By developing a better understanding of how and where stress and movement produce wear, Drs. Fregly, Banks, Sawyer, and Haftka hope advances can be made to extend the life span and functionality of artificial knees. An early version of Dr. Fegly's system came within a few tenths of a millimeter of predicting the wear in an artificial knee that was recovered after a patient died and accurately predicted the locations of the worst wear.
Dr. Fregly's group also is seeking to improve the success of a surgical procedure called tibial osteotomy, which involves realigning one of the lower leg bones to redistribute loads on the knees of patients suffering from arthritis. The problem is the procedure is successful only in some cases. "Many doctors today feel that the variability is so large that the operation is not worth it", Dr. Fregly stated.
As part of the procedure, surgeons essentially have to make an educated guess about how much to rotate the lower leg bone. By recording how patients walk normally and with heel wedges that approximate the effects of the surgery, Dr. Fregly and fellow researchers are creating a computer model that could predict more accurately the correct rotation. Now, in the second of a three-year project funded with a $240.000 grant from the Whitaker Foundation, the research eventually could make the surgery more effective.
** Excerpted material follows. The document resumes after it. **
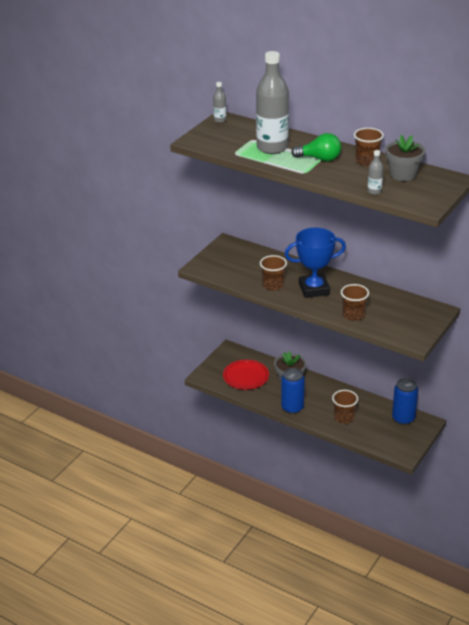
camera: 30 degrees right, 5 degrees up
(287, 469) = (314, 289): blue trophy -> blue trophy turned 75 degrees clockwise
Dr. Fregly's third project probes the causes of knee arthritis itself, an area that has long proven mysterious because it is so difficult to determine what is happening inside the knee as a person walks. The team is seeking to predict inner forces on the knee using computer models, CT scans and reverse-engineering software produced by Research Triangle Park-based Raindrop Geomagic. One result of the three-year project, funded with a $210.000 grant from the National Institutes of Health, may be a better understanding of how to guard against developing arthritis.